MLB moves into prediction-market space

Major League Baseball has agreed to deals with Polymarket as the sport enters the prediction market business. Commissioner Rob Manfred said the purpose is to combat threats to the integrity of baseball—an issue that prediction markets can raise when wagering activity intersects with sporting outcomes.

What MLB says the deals are for

The key point is not simply that MLB wants another revenue or engagement stream, but that it is trying to address integrity risks as prediction markets grow.
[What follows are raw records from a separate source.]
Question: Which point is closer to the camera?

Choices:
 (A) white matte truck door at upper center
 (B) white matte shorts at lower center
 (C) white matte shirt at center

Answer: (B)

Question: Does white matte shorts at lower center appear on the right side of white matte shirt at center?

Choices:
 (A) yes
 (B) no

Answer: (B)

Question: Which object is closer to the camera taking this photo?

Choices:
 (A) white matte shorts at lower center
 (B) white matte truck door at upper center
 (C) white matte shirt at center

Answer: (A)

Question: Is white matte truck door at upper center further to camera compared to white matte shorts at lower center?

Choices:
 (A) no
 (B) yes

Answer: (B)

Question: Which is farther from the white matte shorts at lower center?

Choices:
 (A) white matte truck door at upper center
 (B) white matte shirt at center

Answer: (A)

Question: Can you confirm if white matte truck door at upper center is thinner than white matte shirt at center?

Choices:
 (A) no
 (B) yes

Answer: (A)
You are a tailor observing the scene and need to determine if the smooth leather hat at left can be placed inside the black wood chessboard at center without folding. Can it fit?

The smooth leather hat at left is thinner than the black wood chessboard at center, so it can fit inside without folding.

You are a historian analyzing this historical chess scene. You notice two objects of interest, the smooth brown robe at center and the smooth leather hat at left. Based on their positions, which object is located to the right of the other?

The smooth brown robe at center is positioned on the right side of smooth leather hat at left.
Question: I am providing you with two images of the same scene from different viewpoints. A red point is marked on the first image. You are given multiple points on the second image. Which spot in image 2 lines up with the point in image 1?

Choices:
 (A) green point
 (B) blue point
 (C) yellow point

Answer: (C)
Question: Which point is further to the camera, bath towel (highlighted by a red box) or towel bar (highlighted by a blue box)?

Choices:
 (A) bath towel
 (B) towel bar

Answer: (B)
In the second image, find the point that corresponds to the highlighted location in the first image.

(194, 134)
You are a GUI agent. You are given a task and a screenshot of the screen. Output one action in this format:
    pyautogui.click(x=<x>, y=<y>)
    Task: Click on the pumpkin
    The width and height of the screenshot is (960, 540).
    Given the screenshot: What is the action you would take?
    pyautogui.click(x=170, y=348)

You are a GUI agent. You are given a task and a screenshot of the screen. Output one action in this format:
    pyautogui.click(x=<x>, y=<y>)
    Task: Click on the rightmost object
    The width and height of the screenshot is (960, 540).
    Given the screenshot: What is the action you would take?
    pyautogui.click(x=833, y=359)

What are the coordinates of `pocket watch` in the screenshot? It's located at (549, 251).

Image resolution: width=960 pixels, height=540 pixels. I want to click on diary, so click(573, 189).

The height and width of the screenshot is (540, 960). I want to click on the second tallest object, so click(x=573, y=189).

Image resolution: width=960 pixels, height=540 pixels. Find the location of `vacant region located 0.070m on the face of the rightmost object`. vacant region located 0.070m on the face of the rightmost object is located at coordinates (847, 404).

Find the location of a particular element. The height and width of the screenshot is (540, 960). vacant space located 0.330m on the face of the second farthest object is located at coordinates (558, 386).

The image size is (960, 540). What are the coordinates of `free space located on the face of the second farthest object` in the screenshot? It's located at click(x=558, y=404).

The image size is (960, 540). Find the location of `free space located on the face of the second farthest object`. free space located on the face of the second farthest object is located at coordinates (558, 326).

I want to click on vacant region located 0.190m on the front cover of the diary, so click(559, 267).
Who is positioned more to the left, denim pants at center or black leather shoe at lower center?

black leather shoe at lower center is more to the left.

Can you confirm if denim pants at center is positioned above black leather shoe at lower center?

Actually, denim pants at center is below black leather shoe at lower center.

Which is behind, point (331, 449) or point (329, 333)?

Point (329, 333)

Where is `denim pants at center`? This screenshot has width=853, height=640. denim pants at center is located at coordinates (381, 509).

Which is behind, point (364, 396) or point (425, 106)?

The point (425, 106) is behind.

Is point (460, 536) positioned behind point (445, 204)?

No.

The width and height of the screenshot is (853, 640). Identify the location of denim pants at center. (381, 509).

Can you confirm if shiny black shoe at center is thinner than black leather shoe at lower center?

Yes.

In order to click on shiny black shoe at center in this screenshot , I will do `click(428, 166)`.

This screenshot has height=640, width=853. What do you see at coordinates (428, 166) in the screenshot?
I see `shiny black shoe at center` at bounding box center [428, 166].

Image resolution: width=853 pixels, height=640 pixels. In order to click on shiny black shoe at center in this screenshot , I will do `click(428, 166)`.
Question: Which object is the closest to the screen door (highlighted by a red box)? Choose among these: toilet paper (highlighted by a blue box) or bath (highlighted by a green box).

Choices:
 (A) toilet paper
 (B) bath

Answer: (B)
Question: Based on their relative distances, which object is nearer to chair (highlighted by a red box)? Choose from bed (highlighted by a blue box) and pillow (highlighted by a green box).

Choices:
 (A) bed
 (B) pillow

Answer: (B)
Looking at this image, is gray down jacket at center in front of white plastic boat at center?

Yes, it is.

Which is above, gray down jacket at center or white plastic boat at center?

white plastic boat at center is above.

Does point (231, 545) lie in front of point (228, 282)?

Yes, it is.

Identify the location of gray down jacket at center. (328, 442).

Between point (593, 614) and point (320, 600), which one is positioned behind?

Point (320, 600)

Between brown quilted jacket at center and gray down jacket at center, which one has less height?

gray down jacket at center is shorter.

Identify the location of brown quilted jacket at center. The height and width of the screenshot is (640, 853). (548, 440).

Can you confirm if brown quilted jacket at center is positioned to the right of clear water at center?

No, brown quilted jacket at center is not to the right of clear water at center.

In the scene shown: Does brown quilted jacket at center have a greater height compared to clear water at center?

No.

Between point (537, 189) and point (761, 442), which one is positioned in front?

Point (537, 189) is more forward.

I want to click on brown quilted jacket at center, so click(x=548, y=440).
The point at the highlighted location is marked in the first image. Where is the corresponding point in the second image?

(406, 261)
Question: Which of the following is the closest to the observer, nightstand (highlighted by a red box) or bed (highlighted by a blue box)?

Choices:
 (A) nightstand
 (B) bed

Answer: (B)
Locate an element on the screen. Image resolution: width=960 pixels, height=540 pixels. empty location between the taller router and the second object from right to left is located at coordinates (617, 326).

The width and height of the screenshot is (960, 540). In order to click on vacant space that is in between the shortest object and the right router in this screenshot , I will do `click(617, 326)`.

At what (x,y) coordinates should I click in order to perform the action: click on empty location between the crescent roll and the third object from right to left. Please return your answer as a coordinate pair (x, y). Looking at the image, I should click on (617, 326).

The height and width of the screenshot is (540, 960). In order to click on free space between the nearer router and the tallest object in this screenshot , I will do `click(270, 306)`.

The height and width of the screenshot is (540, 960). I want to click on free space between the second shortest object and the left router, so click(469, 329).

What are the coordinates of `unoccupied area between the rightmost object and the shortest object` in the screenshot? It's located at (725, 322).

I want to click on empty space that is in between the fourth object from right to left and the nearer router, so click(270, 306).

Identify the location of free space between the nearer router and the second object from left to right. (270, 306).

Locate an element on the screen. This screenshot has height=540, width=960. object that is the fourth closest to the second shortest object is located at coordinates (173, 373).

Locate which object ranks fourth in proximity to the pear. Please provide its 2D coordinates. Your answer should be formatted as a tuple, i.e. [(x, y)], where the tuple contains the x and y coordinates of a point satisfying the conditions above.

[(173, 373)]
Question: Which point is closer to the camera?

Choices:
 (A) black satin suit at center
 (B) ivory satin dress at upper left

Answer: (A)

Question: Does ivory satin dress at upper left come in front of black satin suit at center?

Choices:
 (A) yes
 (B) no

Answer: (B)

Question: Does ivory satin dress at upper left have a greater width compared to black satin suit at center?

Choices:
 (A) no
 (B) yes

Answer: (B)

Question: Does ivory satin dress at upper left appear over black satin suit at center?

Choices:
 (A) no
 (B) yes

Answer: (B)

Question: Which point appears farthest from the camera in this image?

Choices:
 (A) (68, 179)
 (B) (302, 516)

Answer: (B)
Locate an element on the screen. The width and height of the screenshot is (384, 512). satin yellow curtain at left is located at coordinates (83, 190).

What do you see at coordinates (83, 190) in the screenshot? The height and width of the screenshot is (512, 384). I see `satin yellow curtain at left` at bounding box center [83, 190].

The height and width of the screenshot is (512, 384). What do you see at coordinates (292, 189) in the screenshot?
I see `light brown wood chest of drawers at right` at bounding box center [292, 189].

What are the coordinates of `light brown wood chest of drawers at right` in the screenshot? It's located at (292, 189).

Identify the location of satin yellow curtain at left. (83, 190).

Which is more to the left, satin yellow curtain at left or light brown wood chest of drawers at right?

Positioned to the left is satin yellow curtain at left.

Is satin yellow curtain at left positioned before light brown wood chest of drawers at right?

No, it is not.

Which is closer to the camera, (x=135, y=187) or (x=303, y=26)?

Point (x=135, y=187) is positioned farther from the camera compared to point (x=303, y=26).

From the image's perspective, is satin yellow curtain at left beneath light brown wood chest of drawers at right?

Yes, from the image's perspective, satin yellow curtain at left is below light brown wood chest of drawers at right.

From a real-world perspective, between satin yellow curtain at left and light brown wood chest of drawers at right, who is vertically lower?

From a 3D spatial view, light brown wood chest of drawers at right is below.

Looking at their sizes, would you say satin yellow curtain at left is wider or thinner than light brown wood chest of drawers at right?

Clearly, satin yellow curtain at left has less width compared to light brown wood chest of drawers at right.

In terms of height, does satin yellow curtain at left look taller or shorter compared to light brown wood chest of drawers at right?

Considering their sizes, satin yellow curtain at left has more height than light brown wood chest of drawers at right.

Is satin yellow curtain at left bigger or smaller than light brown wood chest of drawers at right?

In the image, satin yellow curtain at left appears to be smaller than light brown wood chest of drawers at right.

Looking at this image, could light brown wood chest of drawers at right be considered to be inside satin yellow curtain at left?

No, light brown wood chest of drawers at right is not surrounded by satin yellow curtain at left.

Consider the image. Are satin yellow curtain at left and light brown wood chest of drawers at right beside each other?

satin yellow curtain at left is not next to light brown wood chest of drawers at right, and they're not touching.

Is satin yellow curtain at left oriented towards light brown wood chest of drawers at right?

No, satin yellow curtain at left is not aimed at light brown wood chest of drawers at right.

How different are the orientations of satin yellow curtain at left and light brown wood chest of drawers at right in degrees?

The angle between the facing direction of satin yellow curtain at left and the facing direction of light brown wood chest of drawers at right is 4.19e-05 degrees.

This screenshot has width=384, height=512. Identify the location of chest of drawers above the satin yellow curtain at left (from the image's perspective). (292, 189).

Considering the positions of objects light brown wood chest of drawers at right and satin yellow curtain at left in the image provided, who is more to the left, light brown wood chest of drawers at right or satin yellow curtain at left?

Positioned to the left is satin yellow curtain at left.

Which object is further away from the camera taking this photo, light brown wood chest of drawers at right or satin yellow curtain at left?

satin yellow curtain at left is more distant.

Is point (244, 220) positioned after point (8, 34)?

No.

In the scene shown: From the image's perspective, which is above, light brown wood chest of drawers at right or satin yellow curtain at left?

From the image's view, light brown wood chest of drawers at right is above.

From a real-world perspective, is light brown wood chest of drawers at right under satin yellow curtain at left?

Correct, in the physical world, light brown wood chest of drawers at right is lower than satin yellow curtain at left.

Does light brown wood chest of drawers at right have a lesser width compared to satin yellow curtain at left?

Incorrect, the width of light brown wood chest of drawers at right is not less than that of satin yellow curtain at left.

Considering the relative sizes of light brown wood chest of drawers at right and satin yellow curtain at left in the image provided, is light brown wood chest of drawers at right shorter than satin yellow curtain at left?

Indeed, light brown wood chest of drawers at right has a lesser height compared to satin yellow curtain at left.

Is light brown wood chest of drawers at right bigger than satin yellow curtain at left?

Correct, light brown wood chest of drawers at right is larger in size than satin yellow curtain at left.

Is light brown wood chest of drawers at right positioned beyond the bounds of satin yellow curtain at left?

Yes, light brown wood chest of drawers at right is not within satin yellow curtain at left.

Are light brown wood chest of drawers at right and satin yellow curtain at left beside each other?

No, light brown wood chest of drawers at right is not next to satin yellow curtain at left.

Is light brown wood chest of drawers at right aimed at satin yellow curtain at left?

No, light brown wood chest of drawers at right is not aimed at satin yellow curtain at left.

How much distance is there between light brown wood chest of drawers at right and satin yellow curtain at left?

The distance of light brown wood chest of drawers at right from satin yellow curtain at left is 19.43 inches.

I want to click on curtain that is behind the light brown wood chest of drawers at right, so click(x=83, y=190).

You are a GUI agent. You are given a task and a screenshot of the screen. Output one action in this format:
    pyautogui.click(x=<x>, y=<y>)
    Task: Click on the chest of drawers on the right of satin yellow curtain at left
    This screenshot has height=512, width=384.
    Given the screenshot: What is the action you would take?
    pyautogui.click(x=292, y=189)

By partnering with a regulated prediction platform, MLB aims to create guardrails around how predictions are offered and how information is handled.

Why it matters for sports

Integrity concerns are especially sensitive in baseball because so many events occur across a long season and because player and team performance can be highly responsive to late-breaking circumstances. As the market for sports predictions expands, the stakes for maintaining fair competition rise along with the size and speed of market activity.

What to watch next

  • Whether MLB’s agreements include specific safeguards aimed at deterring manipulation
  • How other leagues respond as MLB normalizes a role in prediction ecosystems
  • Whether fans see more official prediction-facing products tied to MLB events

The bottom line

MLB’s Polymarket agreements signal a shift toward managing prediction-market growth rather than ignoring it, with Manfred framing the effort as a direct response to integrity threats. The deals matter because they represent how top sports properties may increasingly control the rules of engagement in markets that could otherwise operate without sport-specific oversight.